Trump’s tariffs will increase U.S. shoppers’ grocery bills

July 28, 2025
Fruit and vegetables in baskets on kitchen island

Photo by Kay Bell

The Trump administration continues to work on tariff deals, or ultimatums depending on your point of view. The latest is the agreement under which the European Union will face 15 percent tariffs on most of the bloc’s exports to the United States.

Most of us here in America, however, are waiting for what might happen Aug. 1. That’s the day that more tariffs on imports into the United States from more than 80 countries are scheduled to go into effect.

The White House argues that its international trade approach will help revitalize U.S. manufacturing. But, as a recent Tax Foundation analysis notes, a variety of food imports are also impacted by the tariffs, and these will likely lead to higher food prices for consumers.

Imported edibles: If you are watching the price of avocados from Mexico as closely as I am, this is disturbing news. Our neighbor to the south is tops the list of food exporters to the United States, followed by Canada, the EU, Brazil, and China.

Those five nations, says the Washington, D.C.-based tax policy think tank, account for 62 percent of the United States’ total food imports.

In 2024, the Tax Foundation notes that the United States imported about $221 billion in food products, 74 percent of which ($163 billion) faced Trump tariffs.

While these imports currently face tariff rates ranging from 10 percent to 30 percent, they will exceed 30 percent for some countries if the reciprocal tariffs go into effect on August 1.

North American ag issues: There is, to borrow a recipe reference, a dash of good news for at least for some edibles. Covered goods under the United States-Mexico-Canada Agreement (USMCA), which replaced the North American Free Trade Agreement (NAFTA) in Donald Trump’s first term, are exempt from the tariffs.

That means that around 63 percent of agricultural imports from Canada and Mexico can continue to come into the United States tariff-free.

But food imports that aren’t covered under USMCA are facing tariff rates of 25 percent, which are scheduled to increase to 35 percent and 30 percent for Canada and Mexico, respectively, by August 1.

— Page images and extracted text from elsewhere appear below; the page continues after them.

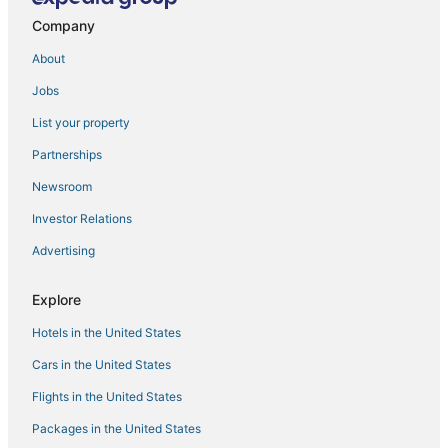
Company
Grace Vista
Naadi Grand Inn
About
Mahanas Paradise
Jobs
Hotel Yagappa
List your property
Sigappi Residency
Partnerships
Newsroom
Investor Relations
Advertising
Explore
Hotels in the United States
Cars in the United States
Flights in the United States
Packages in the United States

EU effects: Accounting for those exemptions, the Tax Foundation pie chart below shows the total food imports subject to the tariffs by country, with EU imports the most affected.

Eu-canada-and-mexico-food-imports-most-impacted-by-the-tariffs_Tax-Foundation-jpg

In terms of specific products, the top five food imports to the United States facing tariffs, in order, are liqueurs and spirits, baked goods, coffee, fish, and beer. These products accounted for about 21 percent of total food imports in 2024, or $46.5 billion.

Sure, some of those products we can get domestically. But they may not be perfect replacements for the imported products.

And others just aren’t replaceable.

Yes, we have no bananas: Or, as Rep. Madeleine Dean, a Democrat whose district includes northern Philadelphia suburbs, told Commerce Secretary Howard Lutnick at a June 5 House Appropriations Committee hearing “we cannot build bananas in America.”

   

   
So, look for your grocery bill to go up next month.

Unless, of course, another food-related tariff acronym comes into play: TACO, or Trump Always Chickens Out.